All blocks’ descriptor object is always in low address “global” memory (0x102878000 area), which is responsible to copy and dispose the block object. Understandably this is basically some code / code meta data. Basically, “descriptor” is meta data and “static” class scope data for the block, while “layout” is block object data and “instance” data for each block object.
Size of block object instance depends on captures (obviously). Non-capturing block is at least 32 bytes. The more it captures the bigger it is.
Non-capturing block (block0 here) has block object in “global” memory (see also previous section).
The original block object from block literal sits in stack, but each Block_copy() of the stack block object returns a new unique heap object (0x12a605000 area, lower address than stack, higher than global/code). This can be expensive.
Block_copy() of a heap block object returns pointer to the same heap block object, see copy of copy 2. Likely only some reference count is bumped. So “copying” a heap block object is more efficient than copying the stack block object. Therefore, avoid copying the original stack block object repeatedly.
The last section of printout for block2 through block5 shows that the block objects really sit in stack, eaching taking 0x88 = 136 bytes. Actual payload is 132 bytes, probably due to alignment their addresses in stack report 136. Maybe block object T does not need to meet sizeof(T)%alignmentof(T)==0 for regular C/C++ object.

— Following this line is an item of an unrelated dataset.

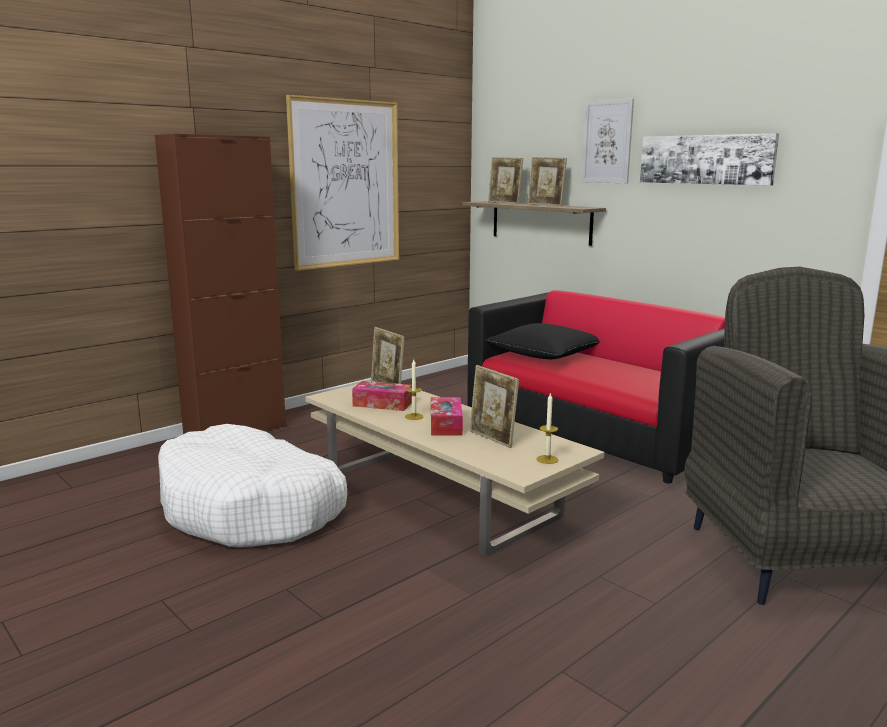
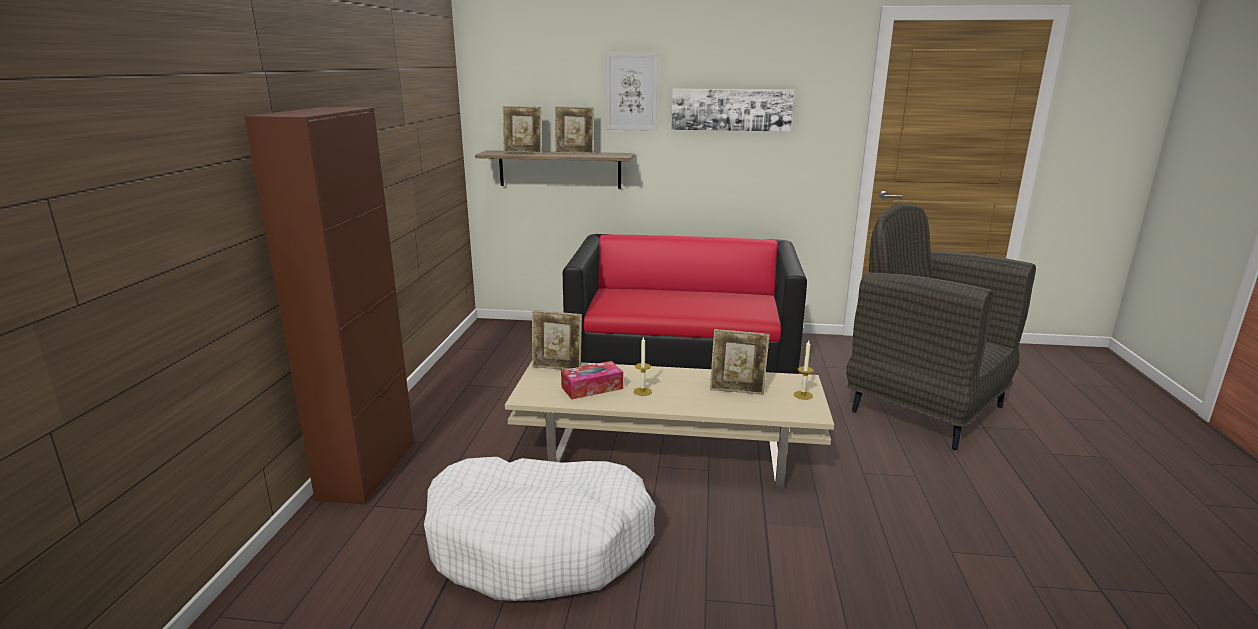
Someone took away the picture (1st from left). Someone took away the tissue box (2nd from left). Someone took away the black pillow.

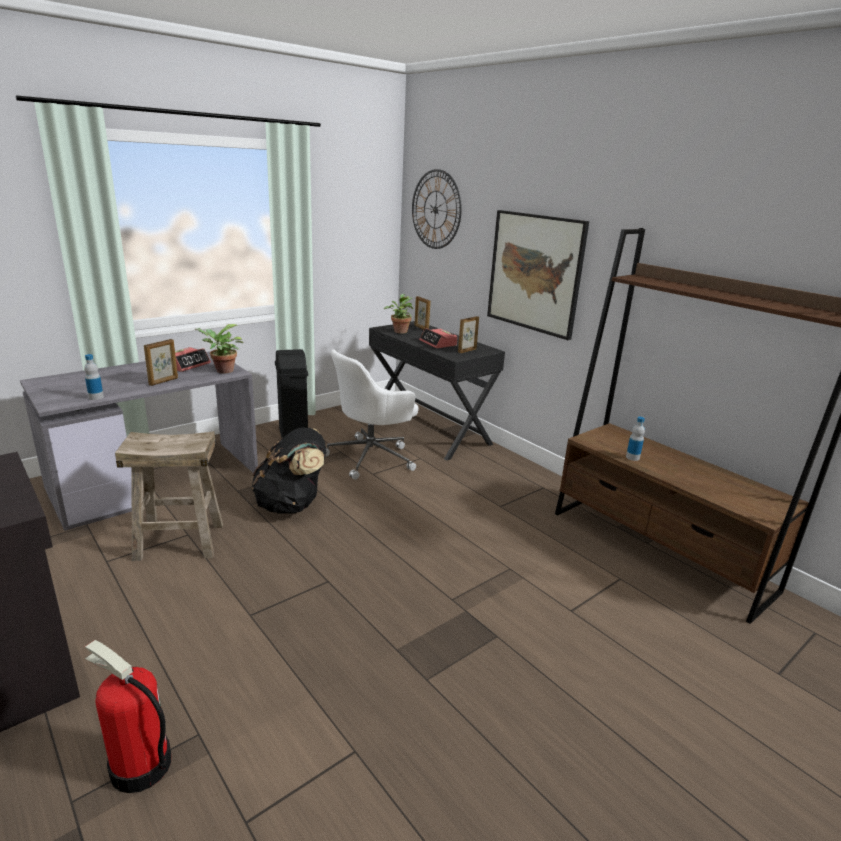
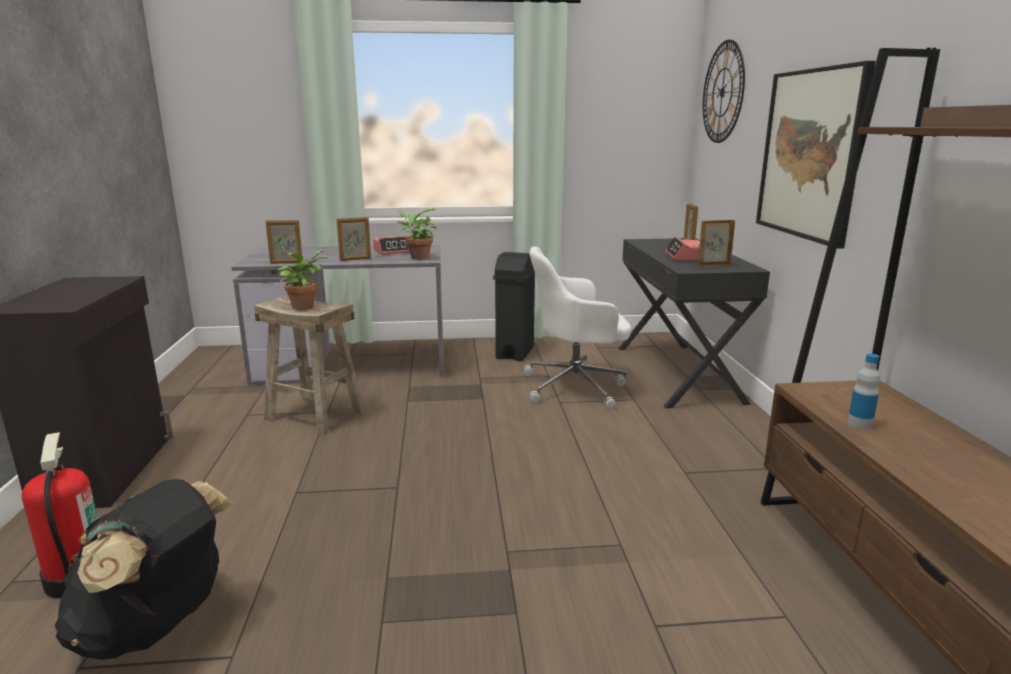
Someone carried the black backpack. Someone carried the potted plant (2nd from left in the first image). Someone swapped the bottle (1st from left) for the picture frame (1st from left).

How does Block Capture a Reference?

What happens if we capture a C++ reference?

int main(int argc, char** argv) {
    Big big;
    auto block1 = ^(){
        return big.aa[10];      // capture an object
    };
    std::cout << "block1 : full size: " << ((Block_layout *)block1)->descriptor->size << std::endl;

    Big& bigRef = big;
    auto block2 = ^(){
        return bigRef.aa[10];   // capture a reference
    };
    std::cout << "block2 : full size: " << ((Block_layout *)block2)->descriptor->size << std::endl;

    return 0;
}

Surprise! It prints:

block1 : full size: 132
block2 : full size: 40

Basically, only a reference (i.e. basically a pointer, of 8 bytes here) is captured. When the compiler sees a mention of a reference to Big in block literal, it captures only a copy of pointer to Big, not the Big object being referenced.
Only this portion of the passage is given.